Assignment
The answer must consist solely of the lines from the opening line of the entries through the line with "tests can shape which courses you", transcribed exactly and without any pictures.

(Saved data entries)
* * * *
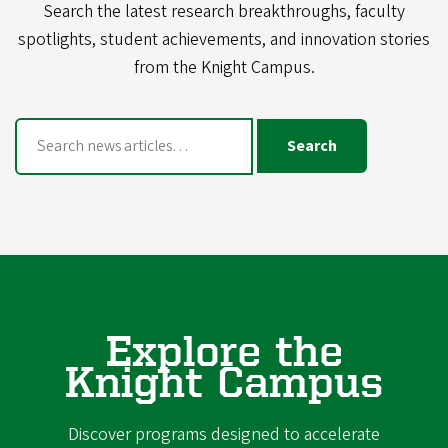
Search the latest research breakthroughs, faculty
spotlights, student achievements, and innovation stories
from the Knight Campus.
Search
Explore the
Knight Campus
Discover programs designed to accelerate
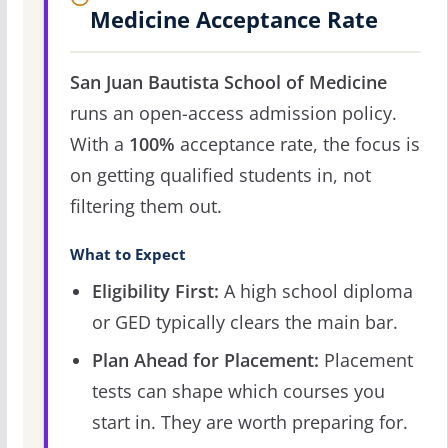
Medicine Acceptance Rate
San Juan Bautista School of Medicine
runs an open-access admission policy.
With a
100%
acceptance rate, the focus is
on getting qualified students in, not
filtering them out.
What to Expect
Eligibility First:
A high school diploma
or GED typically clears the main bar.
Plan Ahead for Placement:
Placement
tests can shape which courses you
start in. They are worth preparing for.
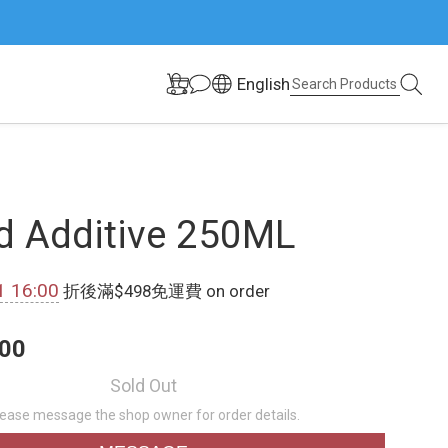
English
d Additive 250ML
1 16:00
折後滿$498免運費 on order
00
Sold Out
lease message the shop owner for order details.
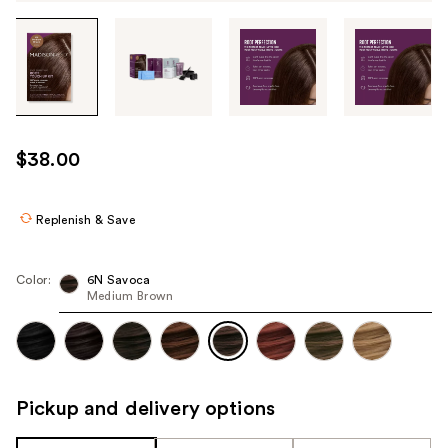
Tab
through
the
images
or
use
$38.00
the
previous
or
Replenish & Save
next
buttons
Color:
6N Savoca
to
Medium Brown
navigate
each
product
image
Pickup and delivery options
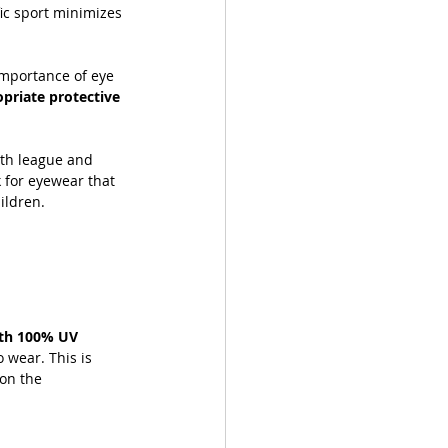
ic sport minimizes 
importance of eye 
priate protective 
ith league and 
 for eyewear that 
hildren.
ith 100% UV 
o wear. This is 
on the 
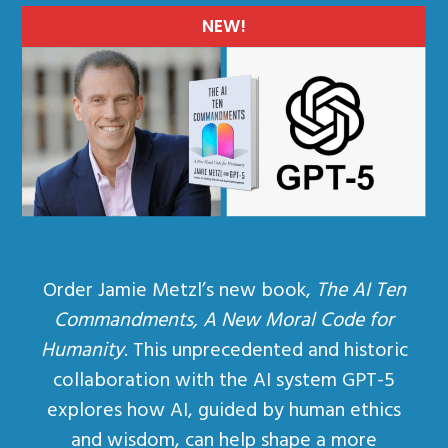
NEW!
Order Jamie Metzl’s new book,
The AI Ten
Commandments, A New Moral Code for
Humanity
. This unprecedented and historic
collaboration with the AI system GPT-5
explores how AI, guided by human ethics
and wisdom, can help shape a more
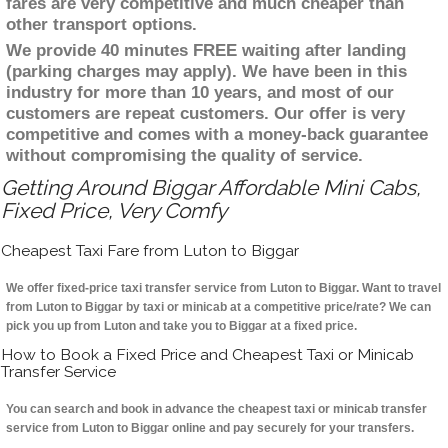
fares are very competitive and much cheaper than
other transport options.
We provide 40 minutes FREE waiting after landing
(parking charges may apply). We have been in this
industry for more than 10 years, and most of our
customers are repeat customers. Our offer is very
competitive and comes with a money-back guarantee
without compromising the quality of service.
Getting Around Biggar Affordable Mini Cabs,
Fixed Price, Very Comfy
Cheapest Taxi Fare from Luton to Biggar
We offer fixed-price taxi transfer service from Luton to Biggar. Want to travel
from Luton to Biggar by taxi or minicab at a competitive price/rate? We can
pick you up from Luton and take you to Biggar at a fixed price.
How to Book a Fixed Price and Cheapest Taxi or Minicab
Transfer Service
You can search and book in advance the cheapest taxi or minicab transfer
service from Luton to Biggar online and pay securely for your transfers.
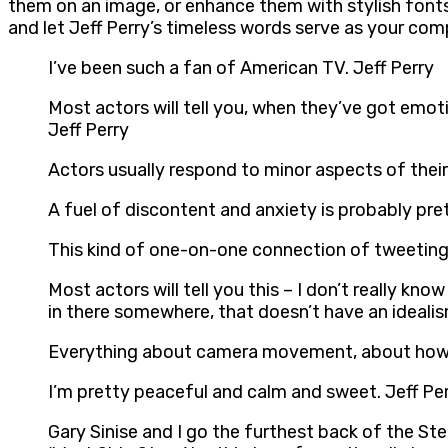
them on an image, or enhance them with stylish fonts
and let Jeff Perry’s timeless words serve as your com
I’ve been such a fan of American TV. Jeff Perry
Most actors will tell you, when they’ve got emotio
Jeff Perry
Actors usually respond to minor aspects of their
A fuel of discontent and anxiety is probably prett
This kind of one-on-one connection of tweeting, I
Most actors will tell you this – I don’t really k
in there somewhere, that doesn’t have an ideali
Everything about camera movement, about how fi
I’m pretty peaceful and calm and sweet. Jeff Pe
Gary Sinise and I go the furthest back of the 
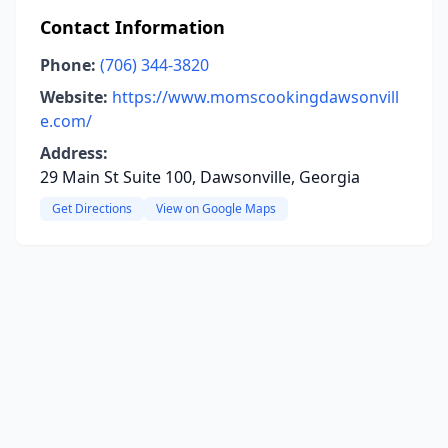
Contact Information
Phone:
(706) 344-3820
Website:
https://www.momscookingdawsonvill
e.com/
Address:
29 Main St Suite 100, Dawsonville, Georgia
Get Directions
View on Google Maps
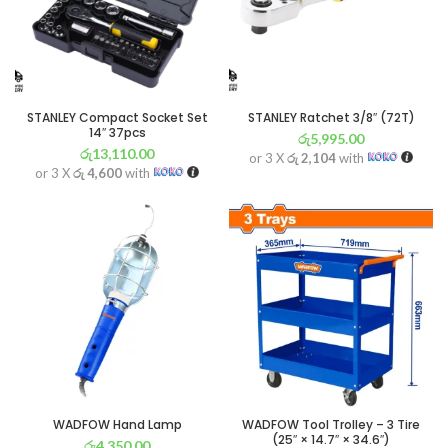
STANLEY Compact Socket Set
STANLEY Ratchet 3/8″ (72T)
14″ 37pcs
රු
5,995.00
රු
13,110.00
or 3 X
රු 2,104
with
or 3 X
රු 4,600
with
WADFOW Hand Lamp
WADFOW Tool Trolley – 3 Tire
(25″ × 14.7″ × 34.6″)
රු
4,350.00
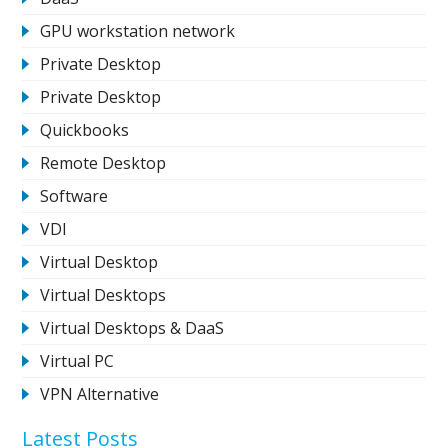
GPU workstation network
Private Desktop
Private Desktop
Quickbooks
Remote Desktop
Software
VDI
Virtual Desktop
Virtual Desktops
Virtual Desktops & DaaS
Virtual PC
VPN Alternative
Latest Posts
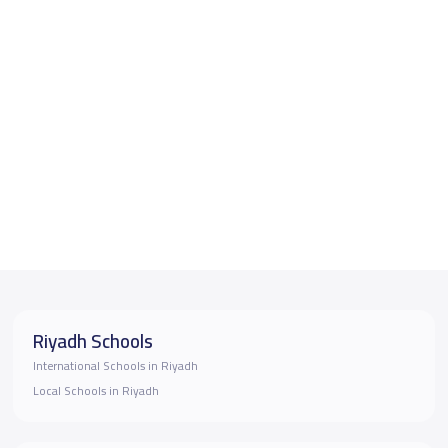
Riyadh Schools
International Schools in Riyadh
Local Schools in Riyadh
* * * *
Your response
Search the latest research breakthroughs, faculty
spotlights, student achievements, and innovation stories
from the Knight Campus.
Search
Explore the
Knight Campus
Discover programs designed to accelerate
Medicine Acceptance Rate
San Juan Bautista School of Medicine
runs an open-access admission policy.
With a
100%
acceptance rate, the focus is
on getting qualified students in, not
filtering them out.
What to Expect
Eligibility First:
A high school diploma
or GED typically clears the main bar.
Plan Ahead for Placement:
Placement
tests can shape which courses you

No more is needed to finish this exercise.